(Stored data entries)

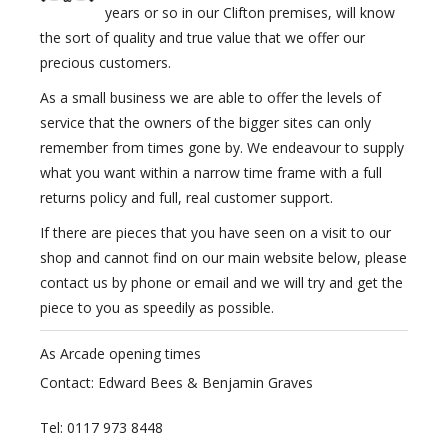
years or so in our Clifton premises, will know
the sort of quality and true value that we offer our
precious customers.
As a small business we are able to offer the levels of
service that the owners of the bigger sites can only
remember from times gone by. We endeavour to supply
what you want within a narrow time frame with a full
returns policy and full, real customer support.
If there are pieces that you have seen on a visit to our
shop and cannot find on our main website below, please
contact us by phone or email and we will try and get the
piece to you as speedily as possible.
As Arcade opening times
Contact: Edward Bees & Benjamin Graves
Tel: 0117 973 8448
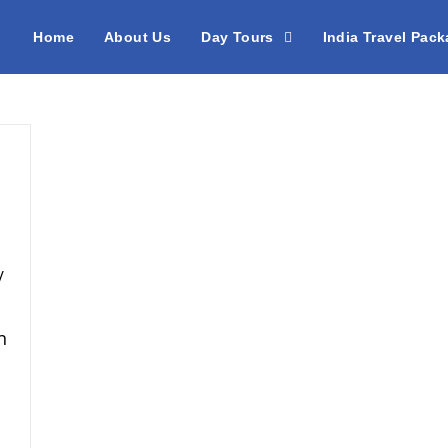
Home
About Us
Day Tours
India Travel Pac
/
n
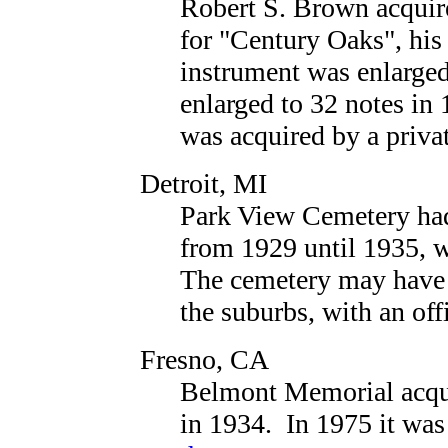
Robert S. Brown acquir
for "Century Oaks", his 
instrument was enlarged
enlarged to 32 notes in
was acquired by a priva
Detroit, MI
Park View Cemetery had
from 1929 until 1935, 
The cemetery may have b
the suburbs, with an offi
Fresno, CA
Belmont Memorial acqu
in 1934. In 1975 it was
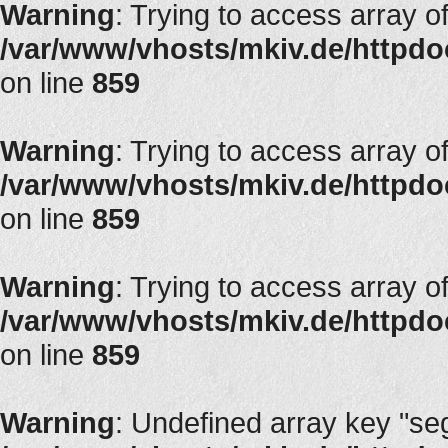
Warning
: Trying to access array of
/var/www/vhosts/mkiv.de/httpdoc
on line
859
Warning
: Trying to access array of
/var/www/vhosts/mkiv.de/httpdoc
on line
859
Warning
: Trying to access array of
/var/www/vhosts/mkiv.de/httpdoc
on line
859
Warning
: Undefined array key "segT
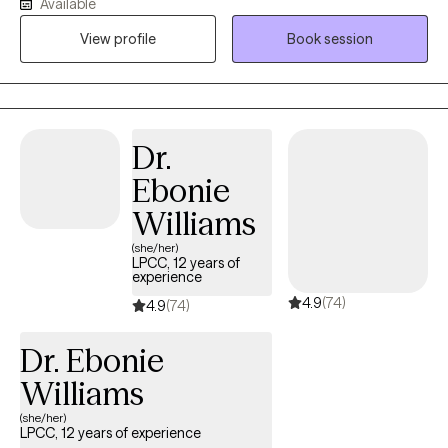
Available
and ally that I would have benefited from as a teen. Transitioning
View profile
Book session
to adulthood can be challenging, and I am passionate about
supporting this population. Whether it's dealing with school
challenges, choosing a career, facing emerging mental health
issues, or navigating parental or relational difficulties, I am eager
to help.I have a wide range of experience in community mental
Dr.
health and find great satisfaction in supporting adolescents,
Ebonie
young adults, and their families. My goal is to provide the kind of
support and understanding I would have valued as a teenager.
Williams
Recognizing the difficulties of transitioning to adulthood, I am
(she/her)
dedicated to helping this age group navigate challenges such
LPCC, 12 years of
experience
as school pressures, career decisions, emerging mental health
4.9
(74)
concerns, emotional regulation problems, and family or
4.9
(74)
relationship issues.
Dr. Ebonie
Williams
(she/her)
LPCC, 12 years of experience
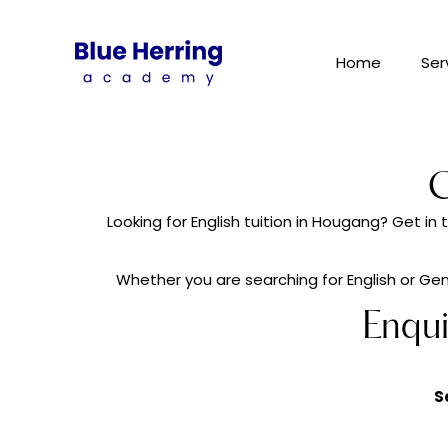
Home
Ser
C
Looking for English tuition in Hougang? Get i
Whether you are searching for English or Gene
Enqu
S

_Prompt_: The response must consist of the entries above exactly as they stand, minus any pictures.

_Response for this exercise_:
years or so in our Clifton premises, will know
the sort of quality and true value that we offer our
precious customers.
As a small business we are able to offer the levels of
service that the owners of the bigger sites can only
remember from times gone by. We endeavour to supply
what you want within a narrow time frame with a full
returns policy and full, real customer support.
If there are pieces that you have seen on a visit to our
shop and cannot find on our main website below, please
contact us by phone or email and we will try and get the
piece to you as speedily as possible.
As Arcade opening times
Contact: Edward Bees & Benjamin Graves
Tel: 0117 973 8448
Home
About Us
Day Tours
India Travel Pac
/
n
Robert S. Brown acquir
for "Century Oaks", his 
instrument was enlarged
enlarged to 32 notes in
was acquired by a priva
Detroit, MI
Park View Cemetery had
from 1929 until 1935, 
The cemetery may have b
the suburbs, with an offi
Fresno, CA
Belmont Memorial acqu
in 1934. In 1975 it was
Warning
: Trying to access array of
/var/www/vhosts/mkiv.de/httpdoc
on line
859
Warning
: Trying to access array of
/var/www/vhosts/mkiv.de/httpdoc
on line
859
Warning
: Trying to access array of
/var/www/vhosts/mkiv.de/httpdoc
on line
859
Warning
: Undefined array key "segT
Available
and ally that I would have benefited from as a teen. Transitioning
View profile
Book session
to adulthood can be challenging, and I am passionate about
supporting this population. Whether it's dealing with school
challenges, choosing a career, facing emerging mental health
issues, or navigating parental or relational difficulties, I am eager
to help.I have a wide range of experience in community mental
Dr.
health and find great satisfaction in supporting adolescents,
Ebonie
young adults, and their families. My goal is to provide the kind of
support and understanding I would have valued as a teenager.
Williams
Recognizing the difficulties of transitioning to adulthood, I am
(she/her)
dedicated to helping this age group navigate challenges such
LPCC, 12 years of
experience
as school pressures, career decisions, emerging mental health
4.9
(74)
concerns, emotional regulation problems, and family or
4.9
(74)
relationship issues.
Dr. Ebonie
Williams
(she/her)
LPCC, 12 years of experience
Home
Ser
C
Looking for English tuition in Hougang? Get i
Whether you are searching for English or Gene
Enqu
S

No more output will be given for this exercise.